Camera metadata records
--- START ---
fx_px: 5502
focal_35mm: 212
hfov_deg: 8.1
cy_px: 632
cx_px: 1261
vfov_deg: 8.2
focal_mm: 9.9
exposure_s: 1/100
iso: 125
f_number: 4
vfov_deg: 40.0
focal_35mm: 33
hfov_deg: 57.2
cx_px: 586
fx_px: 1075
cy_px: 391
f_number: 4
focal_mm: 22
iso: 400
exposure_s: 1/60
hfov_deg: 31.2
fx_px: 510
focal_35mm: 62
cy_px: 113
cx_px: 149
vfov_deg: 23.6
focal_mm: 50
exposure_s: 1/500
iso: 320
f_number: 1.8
--- END ---
--- START ---
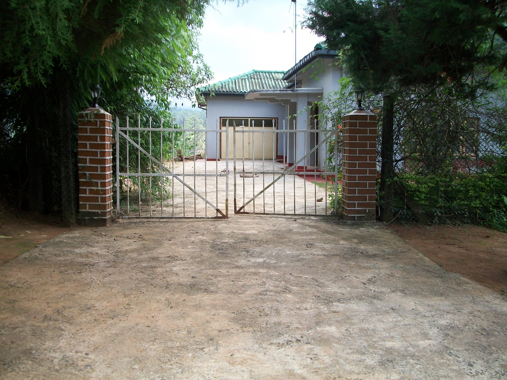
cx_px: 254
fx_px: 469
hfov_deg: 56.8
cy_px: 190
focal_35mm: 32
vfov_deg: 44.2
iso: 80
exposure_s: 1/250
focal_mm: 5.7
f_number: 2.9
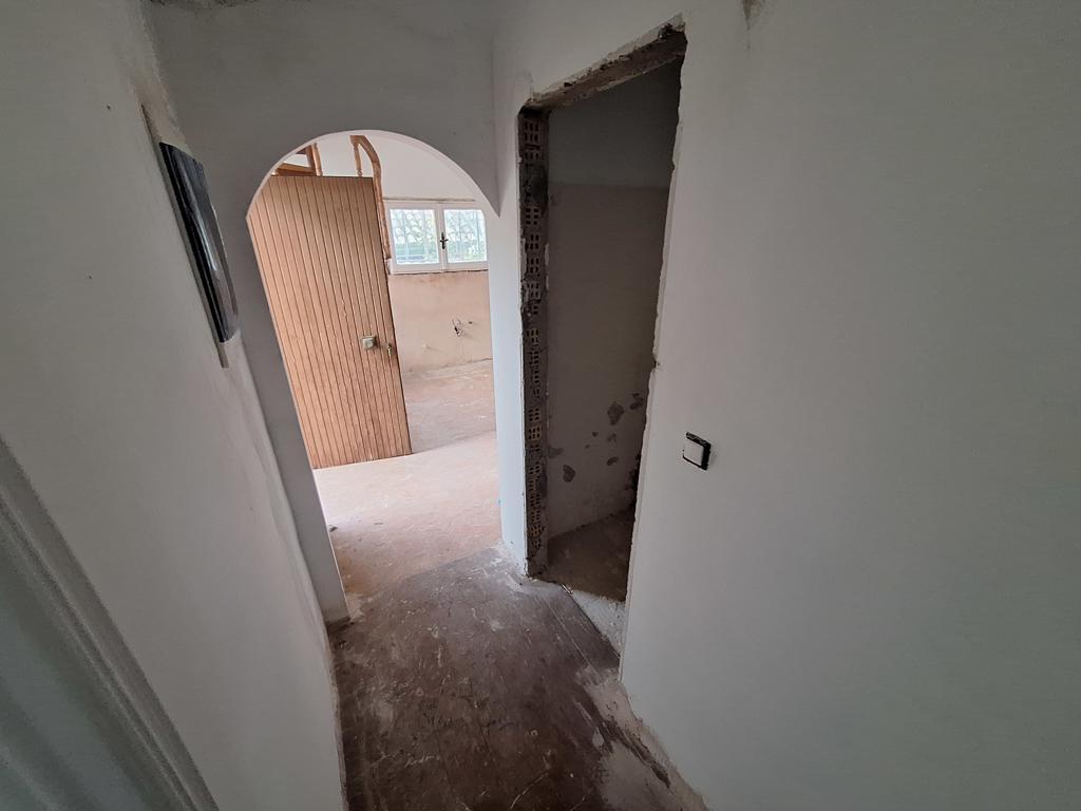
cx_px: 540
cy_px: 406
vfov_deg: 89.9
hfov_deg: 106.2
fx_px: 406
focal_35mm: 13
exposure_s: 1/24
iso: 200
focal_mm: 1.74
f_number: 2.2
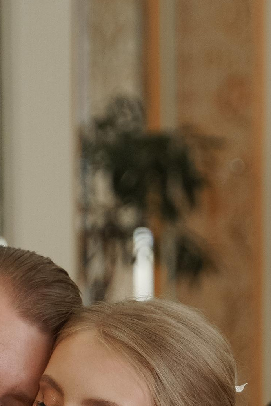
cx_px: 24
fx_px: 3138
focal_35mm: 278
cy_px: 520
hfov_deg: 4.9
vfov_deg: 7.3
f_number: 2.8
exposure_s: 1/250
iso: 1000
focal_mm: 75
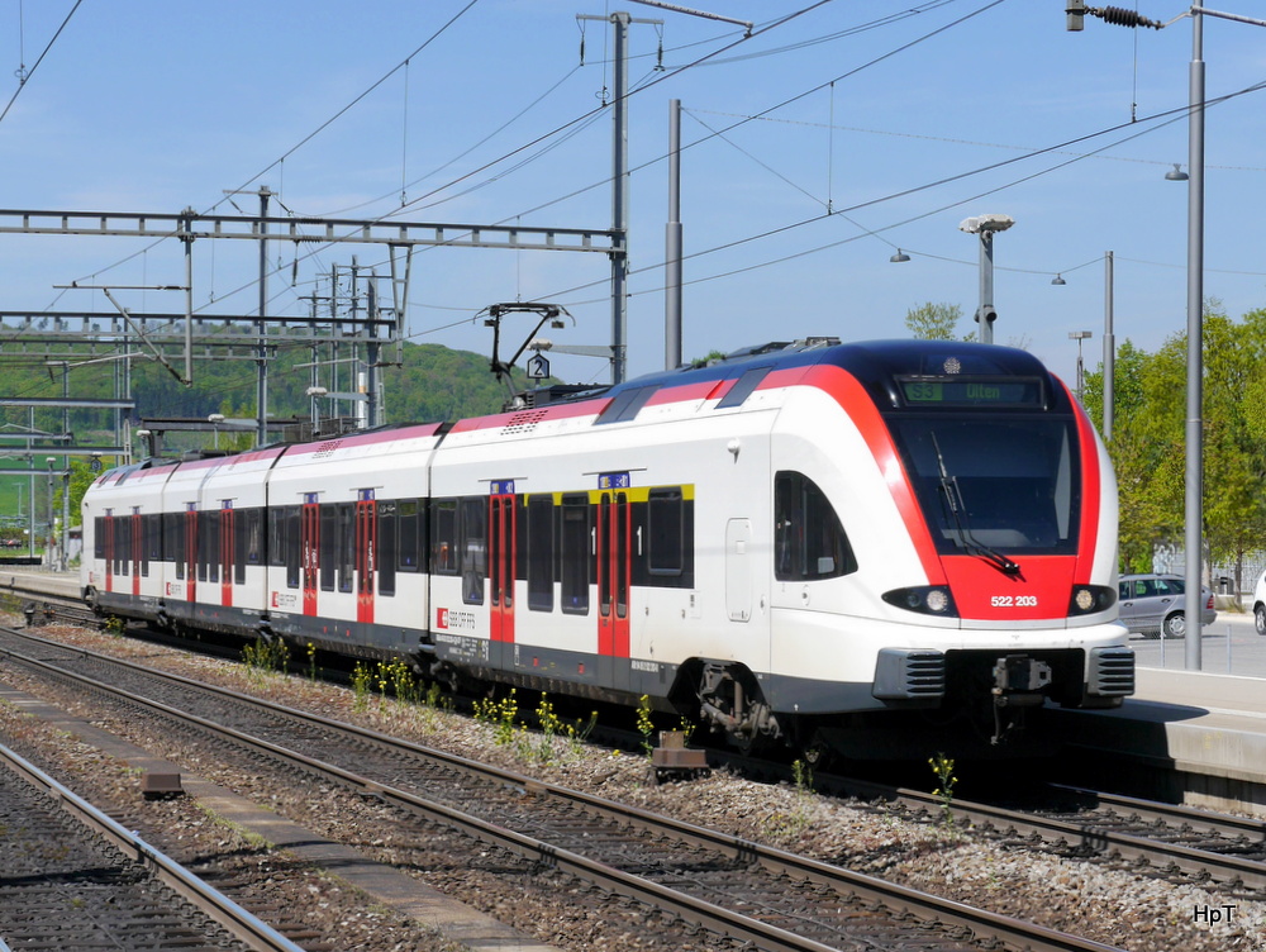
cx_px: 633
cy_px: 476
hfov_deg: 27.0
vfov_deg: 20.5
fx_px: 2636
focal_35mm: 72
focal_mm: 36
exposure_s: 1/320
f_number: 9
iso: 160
--- END ---
--- START ---
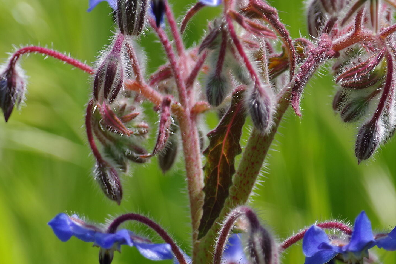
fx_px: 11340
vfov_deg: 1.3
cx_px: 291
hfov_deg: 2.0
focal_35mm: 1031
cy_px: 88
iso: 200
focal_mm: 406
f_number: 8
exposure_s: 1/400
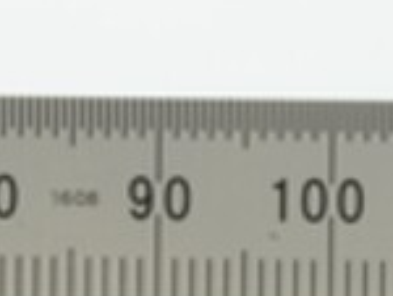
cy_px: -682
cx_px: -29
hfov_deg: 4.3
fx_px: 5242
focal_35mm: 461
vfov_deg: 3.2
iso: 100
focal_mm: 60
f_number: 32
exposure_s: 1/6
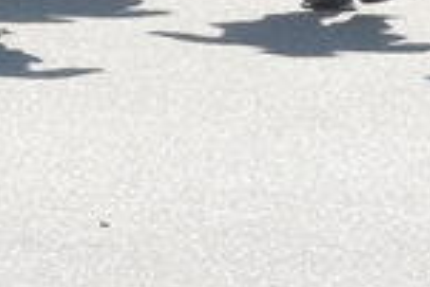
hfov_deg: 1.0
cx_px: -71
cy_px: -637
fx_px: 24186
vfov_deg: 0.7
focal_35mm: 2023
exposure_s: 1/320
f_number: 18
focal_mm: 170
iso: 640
--- END ---
What is expected
Starting with the line above that holds "focal_mm: 22" and stopping with the line that holds "f_number: 1.8", reproduce each line exactly, omitting all other lines.

Written reply
focal_mm: 22
iso: 400
exposure_s: 1/60
hfov_deg: 31.2
fx_px: 510
focal_35mm: 62
cy_px: 113
cx_px: 149
vfov_deg: 23.6
focal_mm: 50
exposure_s: 1/500
iso: 320
f_number: 1.8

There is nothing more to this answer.